Rewrite the listing from its beginning up to and including the line with "Reading left to right, transcribe", replacing "widest spread" with "largest range" and leaving everything else unchanged.

Segment Start: Working data

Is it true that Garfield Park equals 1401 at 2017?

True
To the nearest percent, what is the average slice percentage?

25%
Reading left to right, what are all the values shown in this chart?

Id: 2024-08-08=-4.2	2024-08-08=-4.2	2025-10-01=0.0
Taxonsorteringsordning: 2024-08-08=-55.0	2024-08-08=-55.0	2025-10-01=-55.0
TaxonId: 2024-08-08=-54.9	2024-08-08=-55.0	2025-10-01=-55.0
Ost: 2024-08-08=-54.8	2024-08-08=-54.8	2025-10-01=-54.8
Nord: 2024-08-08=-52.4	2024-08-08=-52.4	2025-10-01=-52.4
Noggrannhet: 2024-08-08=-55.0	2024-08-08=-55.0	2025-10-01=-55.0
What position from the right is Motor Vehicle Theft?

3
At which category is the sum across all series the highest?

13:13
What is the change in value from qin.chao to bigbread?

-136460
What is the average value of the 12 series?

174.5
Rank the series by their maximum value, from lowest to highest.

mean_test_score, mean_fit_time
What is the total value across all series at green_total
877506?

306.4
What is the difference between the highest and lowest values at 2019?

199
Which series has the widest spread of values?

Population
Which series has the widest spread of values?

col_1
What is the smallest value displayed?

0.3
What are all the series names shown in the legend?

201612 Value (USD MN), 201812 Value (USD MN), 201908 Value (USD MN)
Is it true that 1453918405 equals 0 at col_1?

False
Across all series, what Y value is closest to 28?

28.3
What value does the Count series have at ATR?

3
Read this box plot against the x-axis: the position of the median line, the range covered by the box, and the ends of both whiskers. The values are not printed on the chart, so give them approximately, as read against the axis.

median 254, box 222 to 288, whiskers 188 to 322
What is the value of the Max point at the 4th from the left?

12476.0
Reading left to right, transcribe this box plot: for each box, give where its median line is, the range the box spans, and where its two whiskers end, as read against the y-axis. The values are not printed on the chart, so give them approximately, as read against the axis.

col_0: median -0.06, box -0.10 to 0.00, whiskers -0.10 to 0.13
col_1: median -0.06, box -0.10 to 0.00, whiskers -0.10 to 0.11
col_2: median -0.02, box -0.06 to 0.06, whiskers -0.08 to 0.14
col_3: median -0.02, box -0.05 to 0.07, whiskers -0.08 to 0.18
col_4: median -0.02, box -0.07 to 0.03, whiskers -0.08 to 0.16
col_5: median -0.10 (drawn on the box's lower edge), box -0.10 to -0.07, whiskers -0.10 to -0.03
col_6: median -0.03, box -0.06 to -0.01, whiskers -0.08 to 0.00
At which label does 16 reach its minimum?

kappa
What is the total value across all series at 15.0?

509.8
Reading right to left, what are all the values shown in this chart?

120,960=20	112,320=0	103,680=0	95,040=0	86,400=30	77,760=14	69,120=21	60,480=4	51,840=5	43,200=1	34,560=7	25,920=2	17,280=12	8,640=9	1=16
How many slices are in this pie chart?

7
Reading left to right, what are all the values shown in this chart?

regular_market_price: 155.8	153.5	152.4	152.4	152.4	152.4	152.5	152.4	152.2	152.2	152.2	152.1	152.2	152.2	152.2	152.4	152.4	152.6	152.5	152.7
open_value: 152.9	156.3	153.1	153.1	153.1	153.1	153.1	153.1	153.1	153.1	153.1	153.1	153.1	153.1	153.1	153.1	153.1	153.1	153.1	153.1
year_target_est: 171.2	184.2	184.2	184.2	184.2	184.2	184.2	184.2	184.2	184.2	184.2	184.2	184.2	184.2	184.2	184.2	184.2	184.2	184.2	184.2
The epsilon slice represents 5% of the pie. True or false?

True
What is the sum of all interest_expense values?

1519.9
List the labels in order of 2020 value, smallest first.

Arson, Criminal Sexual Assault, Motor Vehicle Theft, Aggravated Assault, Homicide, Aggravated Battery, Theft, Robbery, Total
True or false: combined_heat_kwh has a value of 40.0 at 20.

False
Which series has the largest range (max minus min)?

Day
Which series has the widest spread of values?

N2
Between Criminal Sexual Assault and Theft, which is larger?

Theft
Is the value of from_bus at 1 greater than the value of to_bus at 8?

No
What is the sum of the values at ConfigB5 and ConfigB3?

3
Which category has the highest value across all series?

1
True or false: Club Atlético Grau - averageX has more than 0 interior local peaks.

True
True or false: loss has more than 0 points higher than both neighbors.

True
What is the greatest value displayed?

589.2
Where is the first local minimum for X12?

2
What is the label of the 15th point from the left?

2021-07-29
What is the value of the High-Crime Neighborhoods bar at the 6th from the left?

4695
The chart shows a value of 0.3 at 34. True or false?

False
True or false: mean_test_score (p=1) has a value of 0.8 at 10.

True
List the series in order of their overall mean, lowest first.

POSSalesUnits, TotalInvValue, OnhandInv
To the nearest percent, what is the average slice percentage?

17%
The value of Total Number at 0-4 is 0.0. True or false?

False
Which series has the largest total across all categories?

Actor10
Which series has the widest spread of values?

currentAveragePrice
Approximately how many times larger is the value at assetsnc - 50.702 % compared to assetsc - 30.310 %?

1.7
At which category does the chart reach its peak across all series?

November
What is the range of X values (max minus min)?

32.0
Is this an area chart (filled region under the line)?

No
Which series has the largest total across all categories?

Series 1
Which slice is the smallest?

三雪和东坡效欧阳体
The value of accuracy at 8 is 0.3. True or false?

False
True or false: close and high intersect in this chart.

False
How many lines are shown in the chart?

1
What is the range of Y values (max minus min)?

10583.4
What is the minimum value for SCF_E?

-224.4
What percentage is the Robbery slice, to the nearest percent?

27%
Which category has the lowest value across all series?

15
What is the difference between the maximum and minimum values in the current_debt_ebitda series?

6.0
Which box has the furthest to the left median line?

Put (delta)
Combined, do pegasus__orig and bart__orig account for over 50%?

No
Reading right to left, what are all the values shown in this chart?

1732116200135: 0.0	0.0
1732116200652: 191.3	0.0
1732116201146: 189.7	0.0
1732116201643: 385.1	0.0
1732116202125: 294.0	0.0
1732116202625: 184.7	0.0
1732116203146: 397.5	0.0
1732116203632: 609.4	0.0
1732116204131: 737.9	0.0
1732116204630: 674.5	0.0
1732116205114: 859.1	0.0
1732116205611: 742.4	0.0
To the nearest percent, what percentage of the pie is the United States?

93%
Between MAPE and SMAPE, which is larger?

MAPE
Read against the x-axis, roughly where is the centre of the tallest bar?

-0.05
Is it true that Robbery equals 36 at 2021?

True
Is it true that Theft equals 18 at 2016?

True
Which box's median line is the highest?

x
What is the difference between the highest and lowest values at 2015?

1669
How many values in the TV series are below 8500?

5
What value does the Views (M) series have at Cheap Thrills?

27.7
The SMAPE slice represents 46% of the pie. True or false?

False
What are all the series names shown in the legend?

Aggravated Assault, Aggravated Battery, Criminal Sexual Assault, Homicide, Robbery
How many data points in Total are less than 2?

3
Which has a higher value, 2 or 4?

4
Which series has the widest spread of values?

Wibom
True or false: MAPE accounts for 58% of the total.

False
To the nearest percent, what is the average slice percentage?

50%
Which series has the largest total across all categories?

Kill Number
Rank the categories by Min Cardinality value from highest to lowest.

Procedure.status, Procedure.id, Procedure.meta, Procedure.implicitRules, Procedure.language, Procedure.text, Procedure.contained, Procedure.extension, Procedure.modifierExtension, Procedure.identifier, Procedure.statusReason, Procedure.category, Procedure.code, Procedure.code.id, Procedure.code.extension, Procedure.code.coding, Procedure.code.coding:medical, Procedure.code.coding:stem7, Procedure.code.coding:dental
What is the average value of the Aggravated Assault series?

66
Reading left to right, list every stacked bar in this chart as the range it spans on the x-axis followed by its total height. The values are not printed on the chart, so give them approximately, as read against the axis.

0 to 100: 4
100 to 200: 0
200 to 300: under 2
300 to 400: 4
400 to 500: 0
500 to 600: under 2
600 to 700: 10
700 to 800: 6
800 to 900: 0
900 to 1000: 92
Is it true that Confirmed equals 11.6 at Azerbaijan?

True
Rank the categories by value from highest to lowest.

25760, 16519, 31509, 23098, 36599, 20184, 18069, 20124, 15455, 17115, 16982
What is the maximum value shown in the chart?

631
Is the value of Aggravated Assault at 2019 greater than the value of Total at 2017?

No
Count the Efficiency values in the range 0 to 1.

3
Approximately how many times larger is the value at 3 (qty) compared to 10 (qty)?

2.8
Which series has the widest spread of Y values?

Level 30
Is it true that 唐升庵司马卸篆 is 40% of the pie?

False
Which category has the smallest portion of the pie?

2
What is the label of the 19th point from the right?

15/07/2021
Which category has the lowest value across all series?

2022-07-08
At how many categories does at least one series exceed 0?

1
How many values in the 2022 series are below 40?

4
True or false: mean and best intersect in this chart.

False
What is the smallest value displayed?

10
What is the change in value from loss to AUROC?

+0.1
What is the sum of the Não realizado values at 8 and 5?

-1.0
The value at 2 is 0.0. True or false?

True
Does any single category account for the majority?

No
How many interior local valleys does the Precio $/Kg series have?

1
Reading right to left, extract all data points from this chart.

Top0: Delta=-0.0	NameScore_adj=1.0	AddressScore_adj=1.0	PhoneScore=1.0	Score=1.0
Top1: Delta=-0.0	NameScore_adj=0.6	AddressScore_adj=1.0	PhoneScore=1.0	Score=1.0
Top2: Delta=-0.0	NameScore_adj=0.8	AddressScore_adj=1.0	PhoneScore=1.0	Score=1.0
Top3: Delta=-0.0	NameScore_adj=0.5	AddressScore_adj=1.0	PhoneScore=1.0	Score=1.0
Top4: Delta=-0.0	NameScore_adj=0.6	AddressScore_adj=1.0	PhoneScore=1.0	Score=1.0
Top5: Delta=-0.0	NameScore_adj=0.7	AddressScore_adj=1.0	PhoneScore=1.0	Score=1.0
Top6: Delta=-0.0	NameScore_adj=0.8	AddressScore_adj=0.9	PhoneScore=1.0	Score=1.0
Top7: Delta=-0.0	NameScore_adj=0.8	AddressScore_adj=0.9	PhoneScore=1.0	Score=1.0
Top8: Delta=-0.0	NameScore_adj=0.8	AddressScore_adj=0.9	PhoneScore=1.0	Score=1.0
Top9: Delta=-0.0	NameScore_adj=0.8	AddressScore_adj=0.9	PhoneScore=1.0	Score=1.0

Segment End: Working data

Finished exercise ▸
Is it true that Garfield Park equals 1401 at 2017?

True
To the nearest percent, what is the average slice percentage?

25%
Reading left to right, what are all the values shown in this chart?

Id: 2024-08-08=-4.2	2024-08-08=-4.2	2025-10-01=0.0
Taxonsorteringsordning: 2024-08-08=-55.0	2024-08-08=-55.0	2025-10-01=-55.0
TaxonId: 2024-08-08=-54.9	2024-08-08=-55.0	2025-10-01=-55.0
Ost: 2024-08-08=-54.8	2024-08-08=-54.8	2025-10-01=-54.8
Nord: 2024-08-08=-52.4	2024-08-08=-52.4	2025-10-01=-52.4
Noggrannhet: 2024-08-08=-55.0	2024-08-08=-55.0	2025-10-01=-55.0
What position from the right is Motor Vehicle Theft?

3
At which category is the sum across all series the highest?

13:13
What is the change in value from qin.chao to bigbread?

-136460
What is the average value of the 12 series?

174.5
Rank the series by their maximum value, from lowest to highest.

mean_test_score, mean_fit_time
What is the total value across all series at green_total
877506?

306.4
What is the difference between the highest and lowest values at 2019?

199
Which series has the largest range of values?

Population
Which series has the largest range of values?

col_1
What is the smallest value displayed?

0.3
What are all the series names shown in the legend?

201612 Value (USD MN), 201812 Value (USD MN), 201908 Value (USD MN)
Is it true that 1453918405 equals 0 at col_1?

False
Across all series, what Y value is closest to 28?

28.3
What value does the Count series have at ATR?

3
Read this box plot against the x-axis: the position of the median line, the range covered by the box, and the ends of both whiskers. The values are not printed on the chart, so give them approximately, as read against the axis.

median 254, box 222 to 288, whiskers 188 to 322
What is the value of the Max point at the 4th from the left?

12476.0
Reading left to right, transcribe this box plot: for each box, give where its median line is, the range the box spans, and where its two whiskers end, as read against the y-axis. The values are not printed on the chart, so give them approximately, as read against the axis.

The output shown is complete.